*** EXCERPTED DATA ***

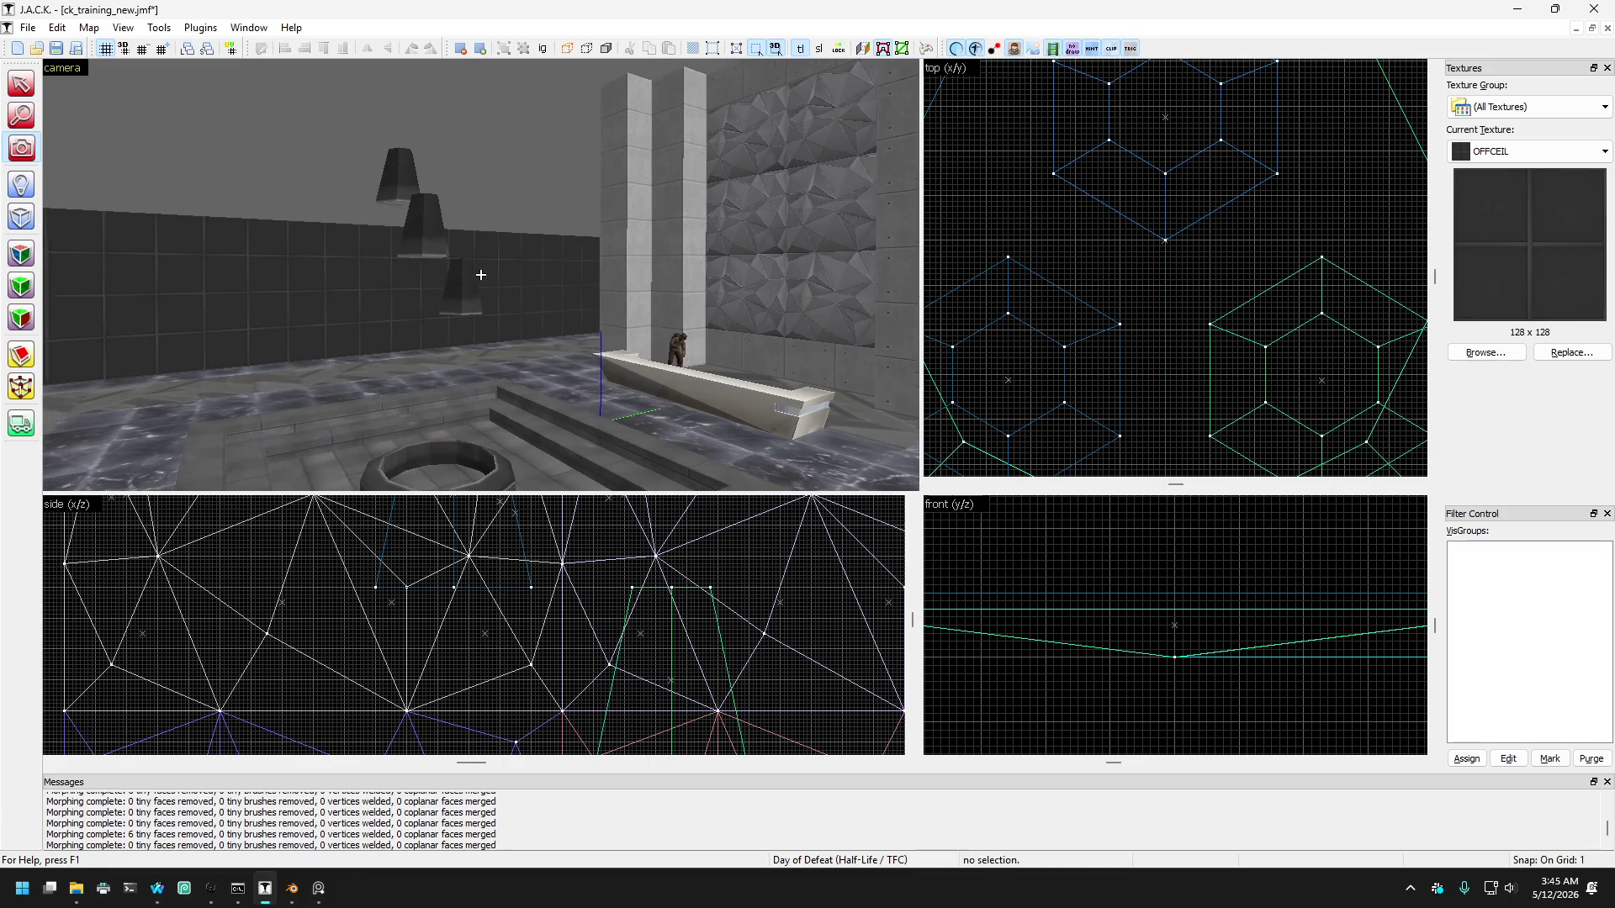
key(Left)
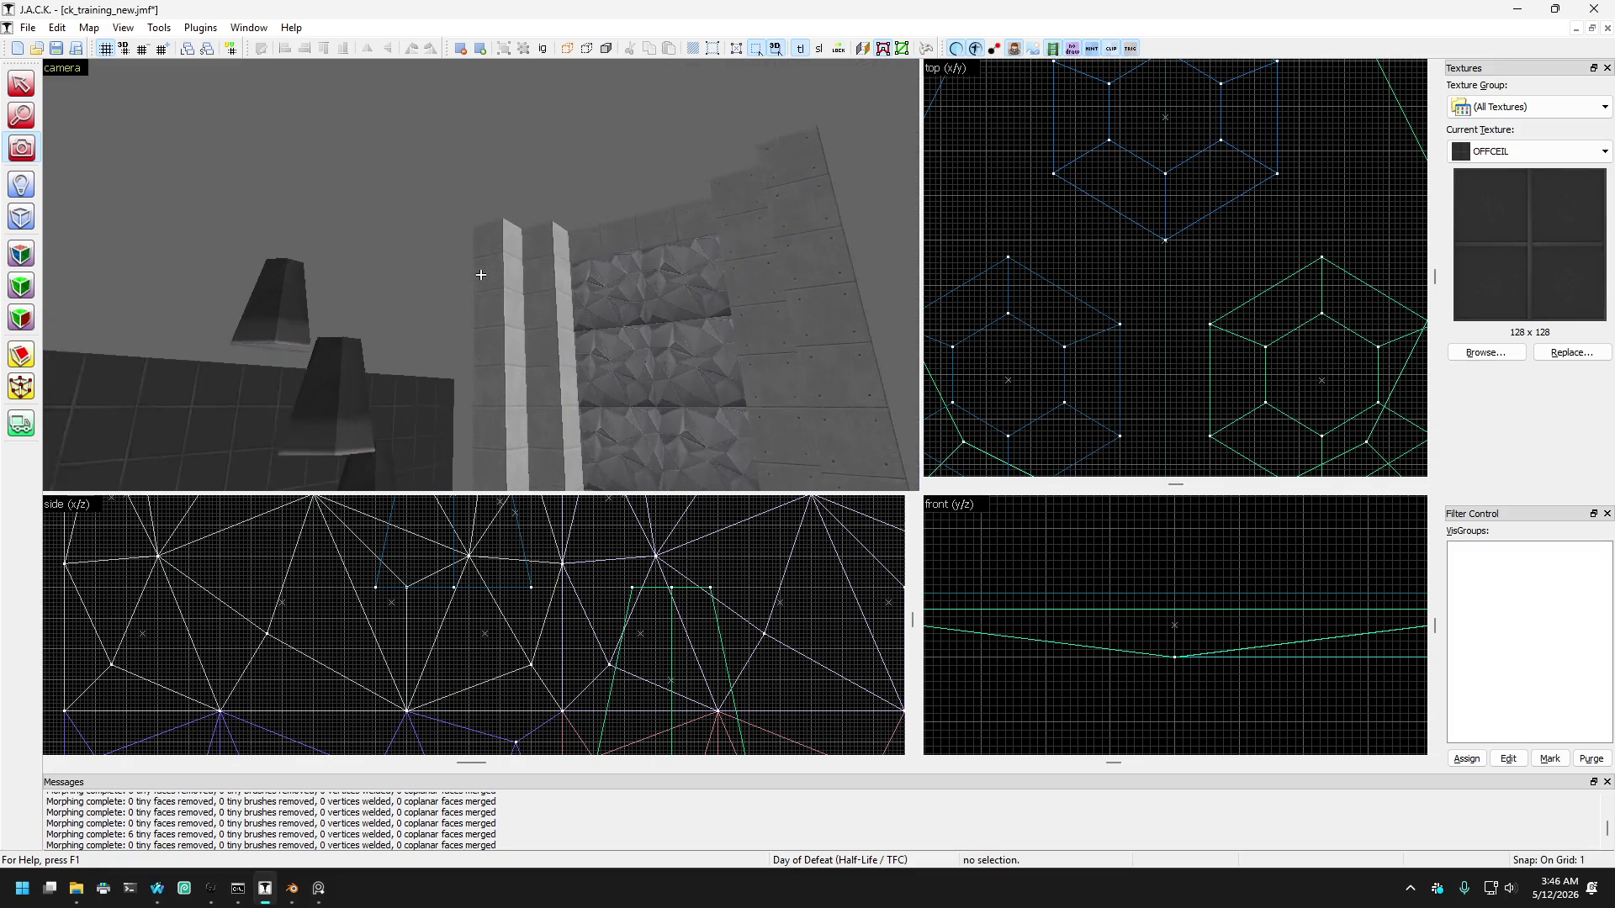
key(Page_Down)
key(Up)
key(Page_Up)
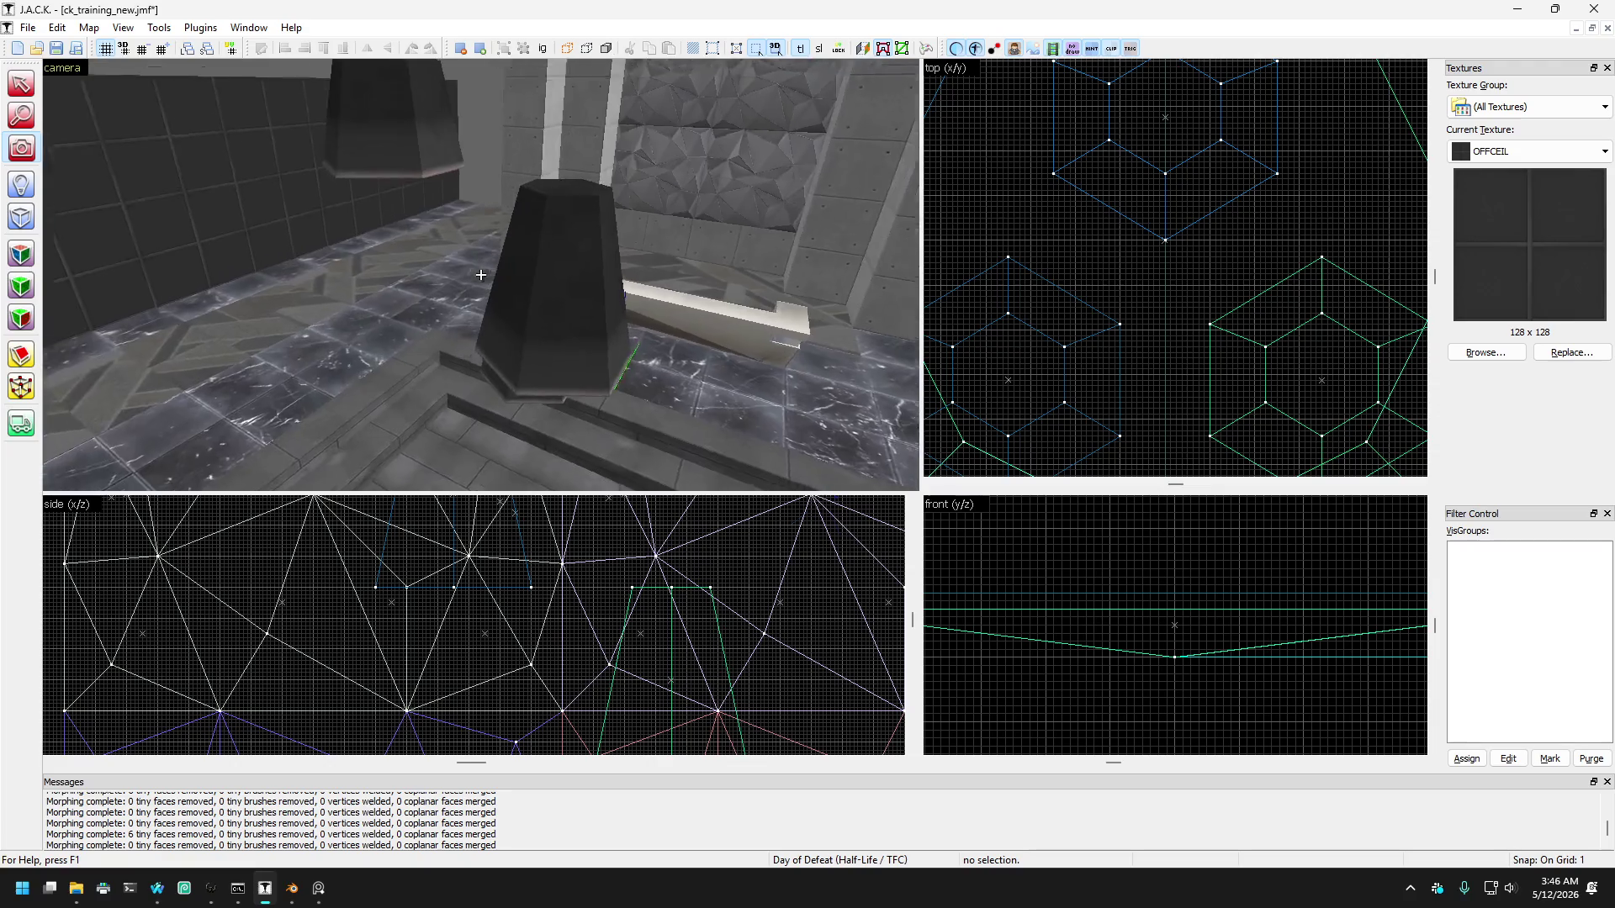
key(Page_Down)
key(Down)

*** End of EXCERPTED DATA ***

Return every line of the data above exactly, and omit all pictures.

key(Left)
key(Page_Down)
key(Up)
key(Page_Up)
key(Page_Down)
key(Down)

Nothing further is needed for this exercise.